Milić Jovanović

Personal information
- Full name: Milić Jovanović
- Date of birth: 10 February 1966 (age 59)
- Place of birth: Kruševac, SFR Yugoslavia
- Height: 2.01 m (6 ft 7 in)
- Position: Goalkeeper

Senior career*
- Years: Team / Apps / (Gls)
- 1988–1990: Napredak Kruševac / 57 / (0)
- 1990–1992: Red Star Belgrade / 6 / (0)
- 1992–1993: Mogren / 11 / (0)
- 1993–1994: Torreense / 33 / (0)
- 1994–1996: Nacional / 58 / (0)
- 1996–2001: Leça / 57 / (0)
- Total:  / 222 / (0)

Managerial career
- 2003: Leça
- 2008–2009: Leça
- 2010–2011: Leça (assistant)

= Milić Jovanović =

Serbian retired footballer (born 1966)

Milić Jovanović (Serbian Cyrillic: Милић Јовановић; born 10 February 1966) is a Serbian retired footballer who played as a goalkeeper.

==Playing career==
Born in Kruševac, Socialist Federal Republic of Yugoslavia, Jovanović played for FK Napredak Kruševac, Red Star Belgrade and FK Mogren in his homeland. He won the 1990–91 Yugoslav First League with Red Star, acting as backup to Stevan Stojanović, and he played against Anderlecht in the 1991–92 European Cup.

In 1993, aged 27, Jovanović moved to Portugal where he would remain the following eight years, until his retirement. He started with S.C.U. Torreense in the second division, then switched to C.D. Nacional for a further two years in the category.

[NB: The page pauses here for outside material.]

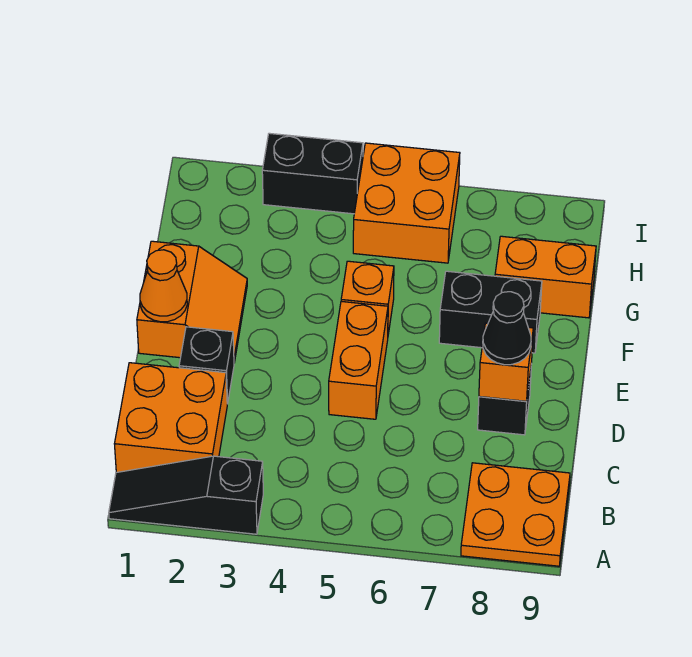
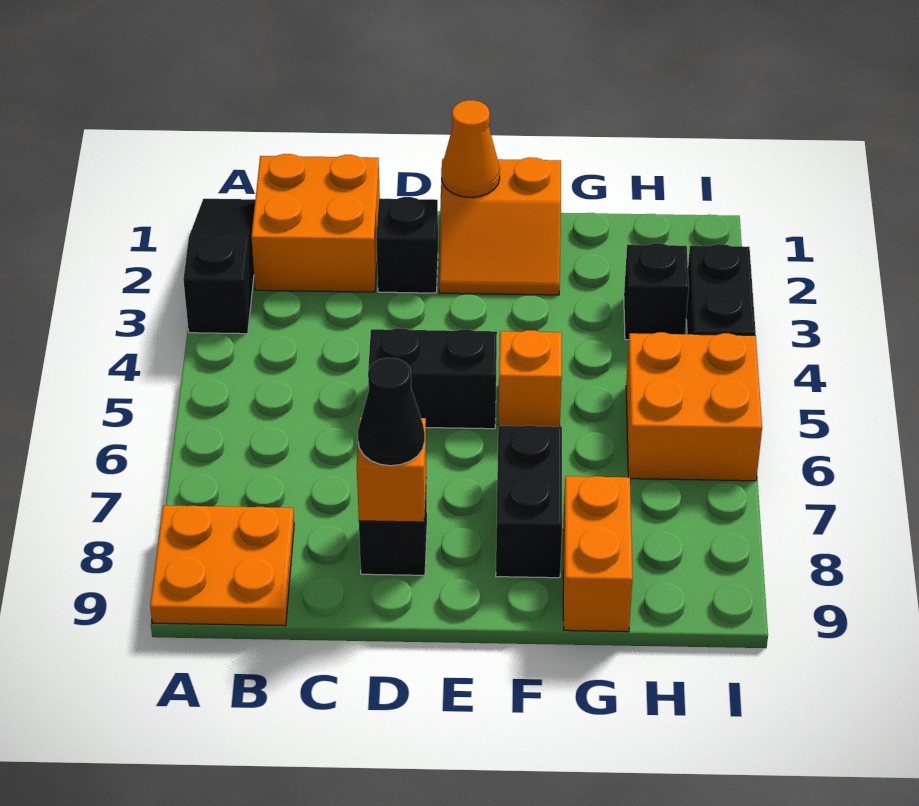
orange 1x2 brick [329,301,388,419] -> black 1x2 brick [368,328,497,429]
none -> black 1x1 brick [624,243,689,340]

Jovanović made his Portuguese top level debut in the 1996–97 season, appearing in only one game, a 0–1 away loss against Gil Vicente FC. During most of his spell in Leça da Palmeira he played understudy to compatriot Vladan Stojković, and totalled eight matches in the main division, eventually retiring in 2001 at the age of 35 with the club again in level two.

==Post-playing career==
After his retirement, Jovanović worked with his last club as a goalkeeping coach. He also had head and assistant coach spells there.